So the circle completed itself. We now come back to September, 1917. Here again was this young Robert Emmett at my house and the first thing he said was a sort of echo of what he had said five years before:

“Morgenthau, do you think I ought to run again for Mayor?”

Memory paints him to-day as he stood there then, a hero to a vast number of New Yorkers, often erratic, frequently ill-advised, but still a justified hero. His dark brown hair was disordered, his Irish grey-blue eyes were bright, but he looked more matured and considerably more care-worn from his many fights and the scars they had left, than the man who had sought my advice in 1912.

It was an affecting situation. During four years he had done his best for the City, and that best had disappointed the professional office holders through his fixed determination to protect the tax-payers he had alienated the vast army of municipal employees; finally some of his investigations had antagonized the adherents of certain of the Catholic charities; and he undoubtedly felt that the chances for his reëlection had been considerably diminished. Ought he to endeavour to complete the task that he had set himself or was it useless to make further efforts? My advice was the reverse of what it had been the last time:

“You have given the public the impression that you would run again. You must not drop out at the last moment; you must not retreat under fire; you will have to be the standard-bearer of good government in this election even if you are conscious of an impending defeat.”

For any writer of fiction, this episode would complete the chain of coincidences, yet truth forged another link. There was formed a citizens’ committee to conduct a mass meeting in City Hall Park at which speakers representing the un-bossed element of all parties should urge Mitchel to run again for Mayor. Charles Evans Hughes was one of these speakers; so was Theodore Roosevelt. The others were my old friend Outerbridge and myself. Thus it befell that here was Mitchel in office and urged to remain by the men who had previously played at such cross purposes in connection with his career.

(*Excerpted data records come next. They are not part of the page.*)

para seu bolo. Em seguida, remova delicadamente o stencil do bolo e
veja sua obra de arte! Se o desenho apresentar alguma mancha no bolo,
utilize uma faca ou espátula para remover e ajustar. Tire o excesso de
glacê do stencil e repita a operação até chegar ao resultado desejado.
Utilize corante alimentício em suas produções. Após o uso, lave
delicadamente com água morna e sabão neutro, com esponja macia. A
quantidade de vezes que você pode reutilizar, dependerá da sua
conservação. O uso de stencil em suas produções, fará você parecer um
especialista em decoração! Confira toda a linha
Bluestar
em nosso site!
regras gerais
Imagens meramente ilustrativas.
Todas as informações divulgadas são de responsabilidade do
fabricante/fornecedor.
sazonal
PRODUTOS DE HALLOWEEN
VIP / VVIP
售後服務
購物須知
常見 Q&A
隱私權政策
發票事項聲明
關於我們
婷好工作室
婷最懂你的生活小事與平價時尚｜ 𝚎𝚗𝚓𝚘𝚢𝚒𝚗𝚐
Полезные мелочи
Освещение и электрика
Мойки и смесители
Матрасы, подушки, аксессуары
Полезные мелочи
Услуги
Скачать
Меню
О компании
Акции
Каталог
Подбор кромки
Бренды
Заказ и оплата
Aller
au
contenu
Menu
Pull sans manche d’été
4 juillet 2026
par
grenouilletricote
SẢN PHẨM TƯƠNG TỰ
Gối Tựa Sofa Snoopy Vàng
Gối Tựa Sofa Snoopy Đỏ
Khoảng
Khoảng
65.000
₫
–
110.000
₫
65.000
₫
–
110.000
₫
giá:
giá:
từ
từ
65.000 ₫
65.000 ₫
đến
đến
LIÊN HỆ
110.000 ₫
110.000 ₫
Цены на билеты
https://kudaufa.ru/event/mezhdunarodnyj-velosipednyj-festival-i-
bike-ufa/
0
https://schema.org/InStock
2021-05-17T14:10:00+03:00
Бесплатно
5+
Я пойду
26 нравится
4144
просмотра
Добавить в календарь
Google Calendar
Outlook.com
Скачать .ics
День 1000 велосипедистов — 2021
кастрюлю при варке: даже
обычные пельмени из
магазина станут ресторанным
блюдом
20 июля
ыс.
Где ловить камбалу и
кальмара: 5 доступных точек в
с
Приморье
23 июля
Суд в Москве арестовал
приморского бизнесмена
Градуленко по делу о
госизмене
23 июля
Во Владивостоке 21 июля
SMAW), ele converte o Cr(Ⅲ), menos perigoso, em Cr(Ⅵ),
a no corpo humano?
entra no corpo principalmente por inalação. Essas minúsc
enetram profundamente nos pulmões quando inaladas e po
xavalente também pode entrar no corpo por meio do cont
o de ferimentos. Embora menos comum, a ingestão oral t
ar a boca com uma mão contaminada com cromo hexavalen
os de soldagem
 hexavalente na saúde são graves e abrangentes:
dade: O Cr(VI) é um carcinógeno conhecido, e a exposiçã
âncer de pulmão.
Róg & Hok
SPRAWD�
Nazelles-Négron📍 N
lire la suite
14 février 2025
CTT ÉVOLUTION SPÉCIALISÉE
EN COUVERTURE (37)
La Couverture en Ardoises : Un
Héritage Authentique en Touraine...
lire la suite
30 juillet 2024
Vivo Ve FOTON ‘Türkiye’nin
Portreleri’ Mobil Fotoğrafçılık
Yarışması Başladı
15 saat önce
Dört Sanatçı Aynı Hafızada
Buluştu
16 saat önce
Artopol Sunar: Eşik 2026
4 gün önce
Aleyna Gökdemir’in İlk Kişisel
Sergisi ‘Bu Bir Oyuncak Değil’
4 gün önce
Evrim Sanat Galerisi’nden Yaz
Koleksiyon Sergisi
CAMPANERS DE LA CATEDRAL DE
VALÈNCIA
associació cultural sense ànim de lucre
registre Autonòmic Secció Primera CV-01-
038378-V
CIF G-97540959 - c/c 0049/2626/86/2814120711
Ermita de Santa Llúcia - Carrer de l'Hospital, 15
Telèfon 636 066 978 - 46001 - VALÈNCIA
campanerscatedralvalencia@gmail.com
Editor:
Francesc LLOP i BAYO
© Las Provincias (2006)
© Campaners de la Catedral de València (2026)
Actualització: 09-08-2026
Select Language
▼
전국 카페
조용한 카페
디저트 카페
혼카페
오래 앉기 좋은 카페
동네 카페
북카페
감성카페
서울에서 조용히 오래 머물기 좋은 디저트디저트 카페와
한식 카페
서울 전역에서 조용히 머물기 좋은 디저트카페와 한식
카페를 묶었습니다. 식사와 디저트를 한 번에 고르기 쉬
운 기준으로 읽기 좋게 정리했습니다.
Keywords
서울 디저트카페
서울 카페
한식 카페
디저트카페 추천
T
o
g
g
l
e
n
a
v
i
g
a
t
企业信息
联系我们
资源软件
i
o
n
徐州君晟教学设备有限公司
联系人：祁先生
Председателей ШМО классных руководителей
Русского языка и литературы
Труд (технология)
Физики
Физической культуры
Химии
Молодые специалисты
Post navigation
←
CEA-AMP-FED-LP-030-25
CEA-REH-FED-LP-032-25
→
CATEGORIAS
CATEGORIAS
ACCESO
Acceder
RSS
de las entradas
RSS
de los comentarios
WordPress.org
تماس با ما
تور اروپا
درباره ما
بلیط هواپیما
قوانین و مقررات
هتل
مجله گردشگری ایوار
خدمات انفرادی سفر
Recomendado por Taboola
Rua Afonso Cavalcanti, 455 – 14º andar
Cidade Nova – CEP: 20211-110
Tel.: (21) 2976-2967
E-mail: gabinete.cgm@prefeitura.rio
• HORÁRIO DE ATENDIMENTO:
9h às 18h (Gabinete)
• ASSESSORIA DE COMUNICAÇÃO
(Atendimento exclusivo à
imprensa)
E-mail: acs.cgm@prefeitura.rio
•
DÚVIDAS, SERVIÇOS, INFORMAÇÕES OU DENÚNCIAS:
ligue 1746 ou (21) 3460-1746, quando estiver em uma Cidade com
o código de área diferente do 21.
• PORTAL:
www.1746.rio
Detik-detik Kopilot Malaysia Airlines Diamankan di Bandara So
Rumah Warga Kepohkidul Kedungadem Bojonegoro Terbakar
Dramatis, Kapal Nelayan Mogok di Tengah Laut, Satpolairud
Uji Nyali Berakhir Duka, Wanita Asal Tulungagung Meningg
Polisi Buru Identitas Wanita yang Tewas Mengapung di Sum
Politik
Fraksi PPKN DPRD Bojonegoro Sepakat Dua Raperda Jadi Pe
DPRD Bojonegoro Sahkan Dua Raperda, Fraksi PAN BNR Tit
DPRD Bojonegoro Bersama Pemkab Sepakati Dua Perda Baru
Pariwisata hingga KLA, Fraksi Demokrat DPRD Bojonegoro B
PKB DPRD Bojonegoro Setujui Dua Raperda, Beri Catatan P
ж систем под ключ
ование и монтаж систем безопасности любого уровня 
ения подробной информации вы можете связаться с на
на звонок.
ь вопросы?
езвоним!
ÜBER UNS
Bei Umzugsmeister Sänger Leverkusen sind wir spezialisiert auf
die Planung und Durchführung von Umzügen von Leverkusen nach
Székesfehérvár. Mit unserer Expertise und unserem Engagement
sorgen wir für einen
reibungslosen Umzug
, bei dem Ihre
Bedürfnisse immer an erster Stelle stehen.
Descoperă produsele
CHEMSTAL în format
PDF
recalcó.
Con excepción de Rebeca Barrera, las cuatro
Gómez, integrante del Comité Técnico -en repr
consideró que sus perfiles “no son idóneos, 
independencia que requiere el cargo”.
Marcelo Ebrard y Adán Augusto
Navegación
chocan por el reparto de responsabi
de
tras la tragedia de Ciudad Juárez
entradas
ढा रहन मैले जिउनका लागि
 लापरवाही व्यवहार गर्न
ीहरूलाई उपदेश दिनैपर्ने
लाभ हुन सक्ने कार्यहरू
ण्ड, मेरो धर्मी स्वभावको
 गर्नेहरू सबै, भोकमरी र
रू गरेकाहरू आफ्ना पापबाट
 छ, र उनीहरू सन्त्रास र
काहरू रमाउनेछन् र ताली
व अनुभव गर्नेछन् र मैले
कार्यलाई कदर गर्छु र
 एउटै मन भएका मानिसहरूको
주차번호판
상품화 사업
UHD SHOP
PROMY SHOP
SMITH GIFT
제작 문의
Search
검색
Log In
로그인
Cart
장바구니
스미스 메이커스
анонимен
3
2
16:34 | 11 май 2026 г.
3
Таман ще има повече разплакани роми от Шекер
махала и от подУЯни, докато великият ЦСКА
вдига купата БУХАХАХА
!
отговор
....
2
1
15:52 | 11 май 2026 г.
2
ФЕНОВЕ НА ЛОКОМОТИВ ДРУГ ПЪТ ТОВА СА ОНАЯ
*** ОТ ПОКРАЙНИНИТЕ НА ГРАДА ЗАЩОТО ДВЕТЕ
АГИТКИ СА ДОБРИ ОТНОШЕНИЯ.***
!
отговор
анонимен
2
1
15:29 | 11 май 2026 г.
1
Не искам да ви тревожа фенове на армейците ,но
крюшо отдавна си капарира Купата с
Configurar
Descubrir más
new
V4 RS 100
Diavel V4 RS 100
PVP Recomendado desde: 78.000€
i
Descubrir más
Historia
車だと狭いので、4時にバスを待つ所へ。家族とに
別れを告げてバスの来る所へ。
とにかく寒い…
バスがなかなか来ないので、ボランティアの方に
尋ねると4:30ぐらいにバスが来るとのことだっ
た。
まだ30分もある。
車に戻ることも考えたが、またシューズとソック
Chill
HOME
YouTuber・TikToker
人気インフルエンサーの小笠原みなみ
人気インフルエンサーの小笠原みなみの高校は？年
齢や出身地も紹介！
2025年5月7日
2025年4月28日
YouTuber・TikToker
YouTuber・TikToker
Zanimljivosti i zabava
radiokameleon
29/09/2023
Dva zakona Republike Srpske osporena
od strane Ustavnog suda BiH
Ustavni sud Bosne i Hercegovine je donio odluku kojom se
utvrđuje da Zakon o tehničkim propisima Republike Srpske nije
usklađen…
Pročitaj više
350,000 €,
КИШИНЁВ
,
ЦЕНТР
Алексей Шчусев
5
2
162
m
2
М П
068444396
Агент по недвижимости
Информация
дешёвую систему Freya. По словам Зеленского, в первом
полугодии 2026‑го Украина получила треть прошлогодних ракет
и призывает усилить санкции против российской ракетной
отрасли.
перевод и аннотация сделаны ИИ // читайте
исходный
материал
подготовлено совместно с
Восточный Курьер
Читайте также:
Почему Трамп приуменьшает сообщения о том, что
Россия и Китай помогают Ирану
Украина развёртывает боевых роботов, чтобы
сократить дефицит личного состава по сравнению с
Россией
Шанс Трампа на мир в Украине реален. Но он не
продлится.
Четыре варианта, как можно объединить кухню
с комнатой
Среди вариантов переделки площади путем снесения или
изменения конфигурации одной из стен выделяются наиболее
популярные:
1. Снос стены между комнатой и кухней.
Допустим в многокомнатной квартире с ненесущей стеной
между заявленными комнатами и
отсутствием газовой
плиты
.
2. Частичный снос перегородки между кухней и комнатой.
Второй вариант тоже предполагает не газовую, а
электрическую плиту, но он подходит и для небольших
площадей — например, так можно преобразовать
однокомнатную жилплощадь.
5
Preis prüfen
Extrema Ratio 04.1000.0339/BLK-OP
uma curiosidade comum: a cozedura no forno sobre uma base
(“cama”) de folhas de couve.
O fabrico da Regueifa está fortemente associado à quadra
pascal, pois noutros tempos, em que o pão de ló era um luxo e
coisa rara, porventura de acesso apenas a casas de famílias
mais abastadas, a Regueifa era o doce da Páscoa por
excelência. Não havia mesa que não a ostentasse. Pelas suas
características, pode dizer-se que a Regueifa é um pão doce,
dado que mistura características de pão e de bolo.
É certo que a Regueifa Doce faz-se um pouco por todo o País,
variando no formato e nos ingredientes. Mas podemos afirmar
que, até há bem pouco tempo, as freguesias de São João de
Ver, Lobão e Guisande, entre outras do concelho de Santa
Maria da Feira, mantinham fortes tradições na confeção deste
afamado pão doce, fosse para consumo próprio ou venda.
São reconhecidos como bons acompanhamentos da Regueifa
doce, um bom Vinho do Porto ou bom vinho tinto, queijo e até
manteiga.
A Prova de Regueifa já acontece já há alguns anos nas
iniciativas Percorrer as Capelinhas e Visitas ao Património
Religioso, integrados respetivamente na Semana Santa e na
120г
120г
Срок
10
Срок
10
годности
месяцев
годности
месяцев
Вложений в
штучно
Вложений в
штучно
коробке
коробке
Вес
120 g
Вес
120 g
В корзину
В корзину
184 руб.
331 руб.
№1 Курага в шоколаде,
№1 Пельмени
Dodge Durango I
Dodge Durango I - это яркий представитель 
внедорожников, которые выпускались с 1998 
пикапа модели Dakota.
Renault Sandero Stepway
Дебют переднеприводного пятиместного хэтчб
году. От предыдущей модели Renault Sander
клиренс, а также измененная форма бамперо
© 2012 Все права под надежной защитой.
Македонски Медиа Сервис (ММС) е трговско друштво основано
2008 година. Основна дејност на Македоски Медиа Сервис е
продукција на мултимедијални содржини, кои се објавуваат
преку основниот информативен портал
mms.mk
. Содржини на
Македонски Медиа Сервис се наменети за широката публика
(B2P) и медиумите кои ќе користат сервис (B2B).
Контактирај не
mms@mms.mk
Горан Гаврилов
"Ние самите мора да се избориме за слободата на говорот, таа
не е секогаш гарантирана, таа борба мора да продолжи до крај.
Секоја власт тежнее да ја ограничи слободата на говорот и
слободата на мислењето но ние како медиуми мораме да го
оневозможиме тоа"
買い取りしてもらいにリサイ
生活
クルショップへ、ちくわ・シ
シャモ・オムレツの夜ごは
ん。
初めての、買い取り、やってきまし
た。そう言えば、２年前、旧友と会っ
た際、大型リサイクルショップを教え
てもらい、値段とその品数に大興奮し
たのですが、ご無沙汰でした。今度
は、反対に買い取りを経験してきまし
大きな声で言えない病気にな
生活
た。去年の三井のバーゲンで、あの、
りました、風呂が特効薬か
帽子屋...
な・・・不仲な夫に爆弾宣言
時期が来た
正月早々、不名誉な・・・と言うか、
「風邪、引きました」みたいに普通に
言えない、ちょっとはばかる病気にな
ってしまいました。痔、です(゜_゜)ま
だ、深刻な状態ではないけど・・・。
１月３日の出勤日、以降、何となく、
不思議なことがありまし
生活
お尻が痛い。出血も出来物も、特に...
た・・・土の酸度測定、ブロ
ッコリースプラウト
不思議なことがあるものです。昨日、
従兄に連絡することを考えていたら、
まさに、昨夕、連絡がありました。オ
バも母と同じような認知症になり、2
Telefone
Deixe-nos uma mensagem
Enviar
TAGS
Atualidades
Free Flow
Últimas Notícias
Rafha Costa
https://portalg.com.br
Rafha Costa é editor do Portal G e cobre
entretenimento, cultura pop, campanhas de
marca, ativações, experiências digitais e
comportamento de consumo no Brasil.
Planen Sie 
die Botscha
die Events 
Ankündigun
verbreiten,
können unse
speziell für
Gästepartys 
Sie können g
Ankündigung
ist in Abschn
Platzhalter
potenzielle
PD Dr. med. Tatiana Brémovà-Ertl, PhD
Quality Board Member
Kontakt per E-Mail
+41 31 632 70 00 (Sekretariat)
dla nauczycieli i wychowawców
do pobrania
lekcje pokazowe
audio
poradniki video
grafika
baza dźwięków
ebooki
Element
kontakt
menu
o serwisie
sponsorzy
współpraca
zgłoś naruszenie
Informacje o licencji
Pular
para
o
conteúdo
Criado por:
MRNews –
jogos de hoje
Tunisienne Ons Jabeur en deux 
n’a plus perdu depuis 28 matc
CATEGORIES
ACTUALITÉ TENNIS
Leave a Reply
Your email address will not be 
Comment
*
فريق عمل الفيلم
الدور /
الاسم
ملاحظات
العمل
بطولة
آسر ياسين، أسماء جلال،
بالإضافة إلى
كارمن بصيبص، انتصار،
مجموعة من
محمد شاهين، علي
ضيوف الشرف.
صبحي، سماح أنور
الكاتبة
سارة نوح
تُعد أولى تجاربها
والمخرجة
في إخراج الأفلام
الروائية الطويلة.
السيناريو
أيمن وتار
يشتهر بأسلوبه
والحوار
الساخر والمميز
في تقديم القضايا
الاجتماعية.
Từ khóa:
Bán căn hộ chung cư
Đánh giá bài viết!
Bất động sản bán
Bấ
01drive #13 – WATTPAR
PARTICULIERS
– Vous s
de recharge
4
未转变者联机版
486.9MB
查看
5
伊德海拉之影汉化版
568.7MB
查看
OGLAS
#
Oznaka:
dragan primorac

That was an almost unique political event. The young Democratic Mayor, still flushed from his fight for Preparedness, was flanked by two outstanding Republicans, a recent Presidential candidate, and a popular ex-President; shoulder to shoulder with these stood the head of the New York State Chamber of Commerce, and myself as a representative of the Wilson Democrats. One and all, we called upon him to stand again for Mayor.

The lighter touch was not lacking. As, following Mr. Outerbridge and Mr. Hughes, my turn to speak arrived, I turned toward Colonel Roosevelt and, recalling his famous exclamation about throwing his hat into the ring, said:

“I’ll now throw my hat upon the steps.”

“No, no,” said the Colonel: “let me hold it!”